Tim and Susan Dutta first met after Susan switched from eventing to dressage and imported a horse she purchased through his equine transportation company. “We hit it off right away,” said Tim, owner of The Dutta Corporation. “We shared the same passion; horses brought us together.”
“He was already planning my career for me before we were married,” said Susan. “My husband drives me. I wouldn’t be where I am without him. I am a more day-to-day person. I don’t always see the long term, but he’s always dreaming and setting goals.”
The Duttas were married in November 1994 and haven’t looked back since. Based out of Loxahatchee, Fla., Tim’s main office is in New York. He normally flies home to Florida for the weekends. “Some people drive to work, but I fly,” he said. “We’ve been married long enough to make it work. We’re best friends.”

Susan added, “He loves to buy me horses. It’s an honor and a dream for him to own such good horses because growing up in India he didn’t have any. When I ride down centerline, there’s more than one person riding with me.”

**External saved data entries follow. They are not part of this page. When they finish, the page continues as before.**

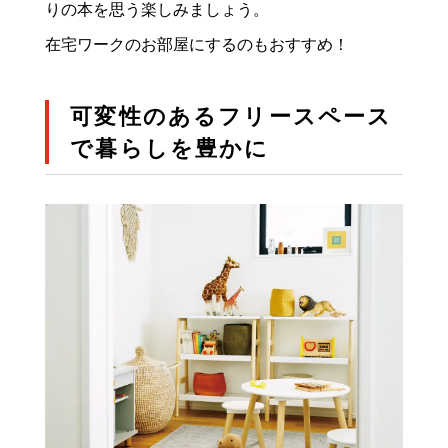
りの本を思う楽しみましょう。
在宅ワークのお部屋にするのもおすすめ！
可変性のあるフリースペース
で暮らしを豊かに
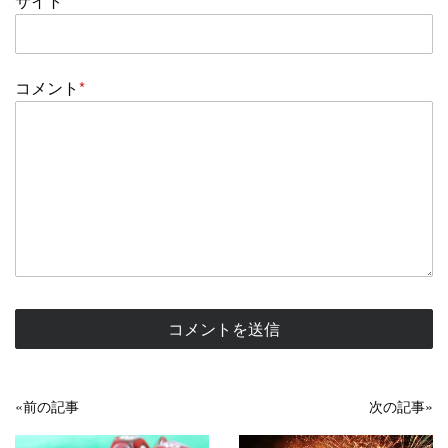
サイト
コメント
*
«前の記事
次の記事»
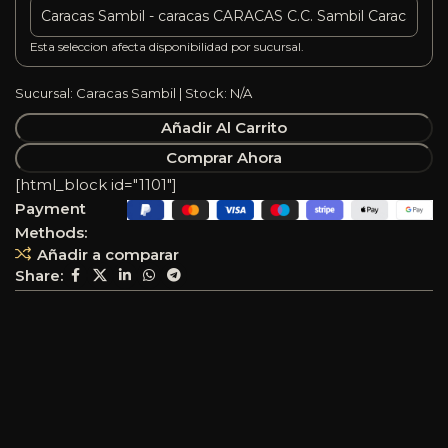
Esta seleccion afecta disponibilidad por sucursal.
Sucursal: Caracas Sambil | Stock: N/A
Añadir Al Carrito
Comprar Ahora
[html_block id="1101"]
Payment
Methods:
Añadir a comparar
Share:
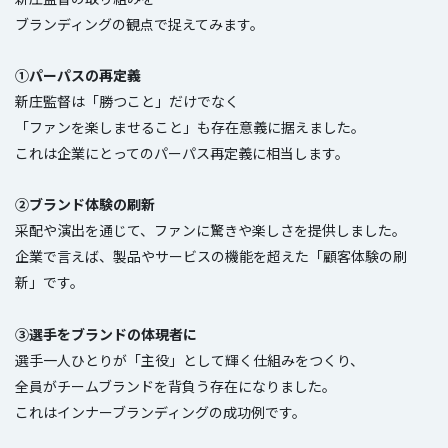
ブランディングの観点で捉えてみます。
①パーパスの再定義
新庄監督は「勝つこと」だけでなく
「ファンを楽しませること」も存在意義に据えました。
これは企業にとってのパーパス再定義に相当します。
②ブランド体験の刷新
采配や演出を通じて、ファンに驚きや楽しさを提供しました。
企業で言えば、製品やサービスの機能を超えた「顧客体験の刷
新」です。
③選手をブランドの体現者に
選手一人ひとりが「主役」として輝く仕組みをつくり、
全員がチームブランドを背負う存在になりました。
これはインナーブランディングの成功例です。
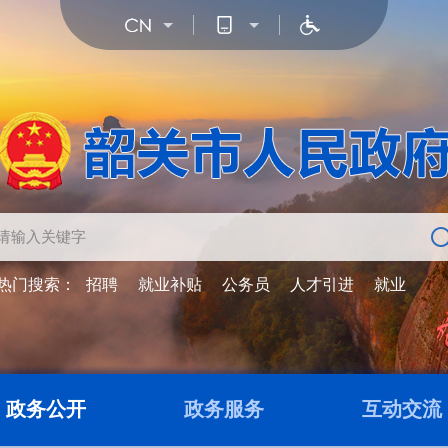
热门搜索：
招聘
就业补贴
公务员
人才引进
就业
政务公开
政务服务
互动交流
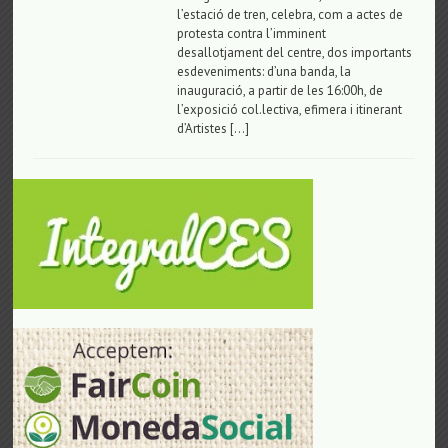
l’estació de tren, celebra, com a actes de
protesta contra l’imminent
desallotjament del centre, dos importants
esdeveniments: d’una banda, la
inauguració, a partir de les 16:00h, de
l’exposició col.lectiva, efimera i itinerant
d’Artistes […]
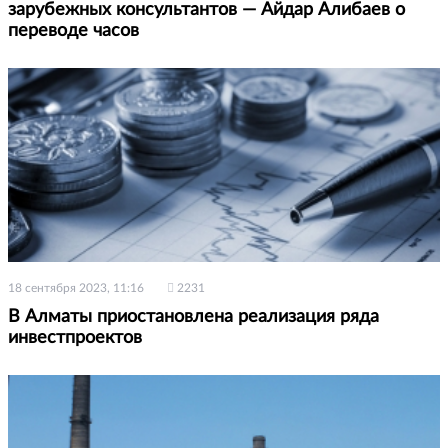
зарубежных консультантов — Айдар Алибаев о
переводе часов
18 сентября 2023, 11:16
2231
В Алматы приостановлена реализация ряда
инвестпроектов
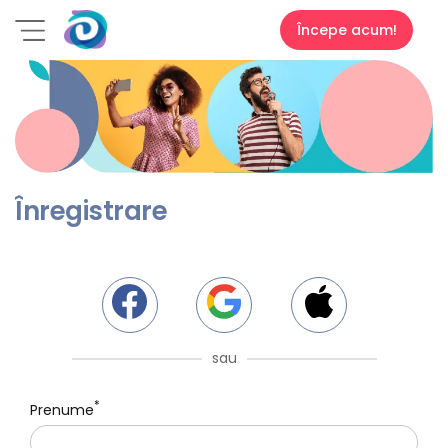
Începe acum!
Înregistrare
sau
*
Prenume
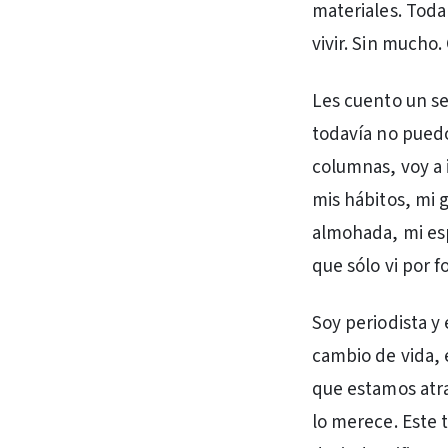
materiales. Toda 
vivir. Sin mucho.
Les cuento un s
todavía no puedo
columnas, voy a 
mis hábitos, mi 
almohada, mi esp
que sólo vi por f
Soy periodista y
cambio de vida, 
que estamos atra
lo merece. Este 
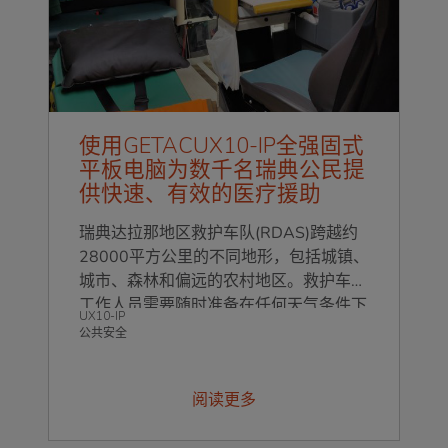
使用GETACUX10-IP全强固式
平板电脑为数千名瑞典公民提
供快速、有效的医疗援助
瑞典达拉那地区救护车队(RDAS)跨越约
28000平方公里的不同地形，包括城镇、
城市、森林和偏远的农村地区。救护车和
工作人员需要随时准备在任何天气条件下
UX10-IP
被呼叫调度到任何地点，这意味着他们需
公共安全
要拥有在各种情况下都可以依赖的设备。
阅读更多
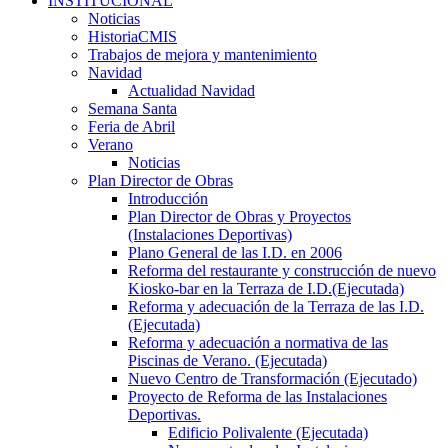
INSTITUCIONAL
Noticias
HistoriaCMIS
Trabajos de mejora y mantenimiento
Navidad
Actualidad Navidad
Semana Santa
Feria de Abril
Verano
Noticias
Plan Director de Obras
Introducción
Plan Director de Obras y Proyectos
(Instalaciones Deportivas)
Plano General de las I.D. en 2006
Reforma del restaurante y construcción de nuevo
Kiosko-bar en la Terraza de I.D.(Ejecutada)
Reforma y adecuación de la Terraza de las I.D.
(Ejecutada)
Reforma y adecuación a normativa de las
Piscinas de Verano. (Ejecutada)
Nuevo Centro de Transformación (Ejecutado)
Proyecto de Reforma de las Instalaciones
Deportivas.
Edificio Polivalente (Ejecutada)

The Duttas, including a 7-year-old son, Timmy, have developed into quite the team, with Tim attending as many shows as he can, and Susan supporting his company. “We discuss things a lot,” she said. “We’re always running things by each other. He’s like an eagle eye. He notices things like soreness or improvement in a horse because he doesn’t see them every day. He’s always overseeing things and communicating. I’ve finally learned that my husband is always right, and that’s OK!”
In their downtime, Susan and Tim enjoy going to the horse shows as spectators. “We love to watch good riding,” said Susan. “We can sit there all day and watch show jumping, dressage or polo.”
“Our horses are family members and like kids to us,” finished Susan. “We love our life and wouldn’t do anything different. I’m so lucky to be married to someone as passionate as I am.”